Wie groß ist die Gefahr, dass RWE in Turbulenzen gerät und das Geld knapp wird?
Derzeit bestimmen die Probleme in der konventionellen Stromerzeugung die Schlagzeilen. Das ist ein Branchenproblem. RWE steht aber auf vier Säulen - neben der Erzeugung stehen Vertrieb und Netze, die Erneuerbaren sowie der Energiehandel. Diese Säulen sind stabil.

Ist bei den Stromgroßhandelspreisen eine Wende in Sicht?
Wir verkaufen den Strom ja mehrere Jahre im Voraus. Leider sehen wir da momentan keine Bewegung im Markt.

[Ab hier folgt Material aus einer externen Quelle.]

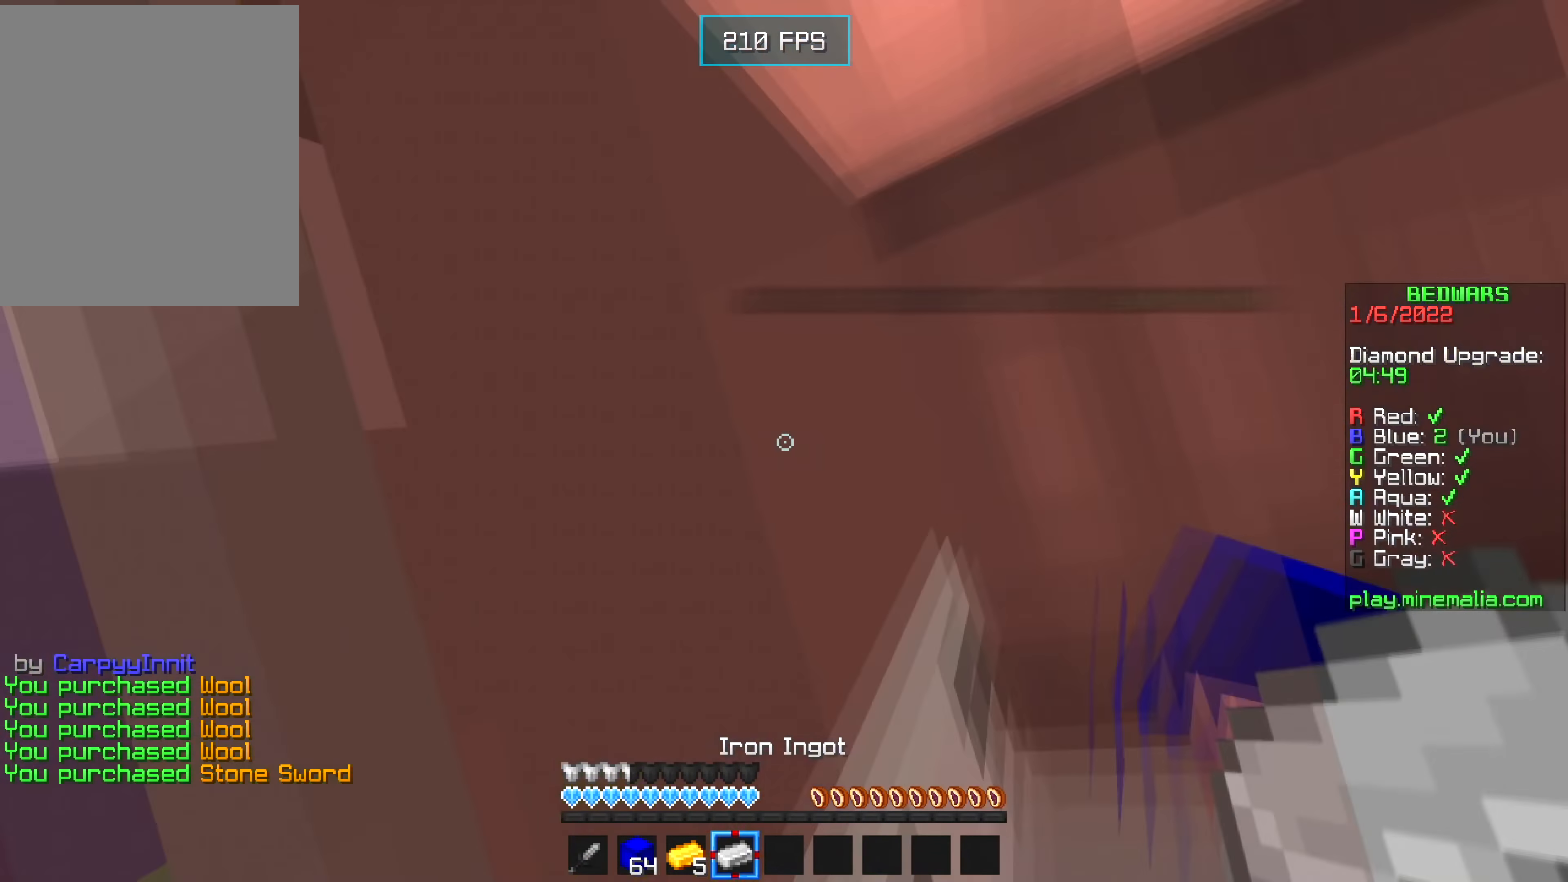
{"keys": ["d", "w"], "mouse": [], "events": [[33, "d", "down"], [33, "mouse_left", "down"], [183, "mouse_left", "up"]]}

Wollen Sie dem Beispiel von Eon folgen und neue ausländische Absatzmärkte erschließen, um sich vom schwierigen deutschen Markt unabhängiger zu machen?
Wir konzentrieren uns auf die Länder, in denen wir uns gut auskennen - also Großbritannien, Benelux, Mittel- und Osteuropa. Da wollen wir eine starke Rolle spielen und gute Arbeit leisten.

Eine Expansion außerhalb Europas ist also nicht geplant?
Wir schauen uns kleine Nischen an. Oberste Priorität hat zurzeit die Konsolidierung.

Sind Sie da auf gutem Weg?
Auf jeden Fall. Unser Effizienzprogramm greift und wird am Kapitalmarkt gut aufgenommen.

Auf Seite 2: Aktie ohne Energie



Was den einstigen Platzhirschen IBM und Nokia widerfuhr, könnte bald auch RWE drohen: die komplette Änderung des Geschäftsmodells. Der zweitgrößte deutsche Energiekonzern steckt in der größten Krise seiner Geschichte. Der Gewinn bricht zunehmend weg, weil sich die konventionellen Kraftwerke nicht mehr rechnen. 2013 machte RWE erstmals einen Nettoverlust. Im zweiten Quartal gab es nur einen Miniüberschuss von 91 Millionen Euro.

RWE-Chef Peter Terium fordert eine Revolution. Der Konzern müsse sich zum dezentralisierten, flexiblen Energiemanager wandeln. Der Umbruch hat bereits begonnen. Immer mehr Kraftwerke werden dichtgemacht. Beim Abstoßen von Unternehmensteilen, die nicht mehr zum Kerngeschäft gehören, kommt RWE aber so nicht recht voran. Selbst der Verkauf der lukrativen Ö- lund Gastochter Dea droht am Widerstand der britischen Regierung zu scheitern.

Die Jahresziele dürften dennoch erreicht werden, glauben die meisten Analysten. RWE peilt ein Nettoergebnis von 1,2 bis 1,4 Milliarden Euro an. Die Erholungstour der Aktie geriet zuletzt jedoch ins Stocken. Auf Jahressicht notiert das Papier noch leicht im Plus. Die meisten Analysten beurteilen die Aussichten skeptisch. Neun von 23 Experten raten zum Verkauf, nur sechs zum Kauf. Fraglich ist, ob RWE auch künftig seine gro.zügigen Dividendenversprechungen einhalten kann. Für 2014 soll erneut ein Euro je Aktie ausgeschüttet werden.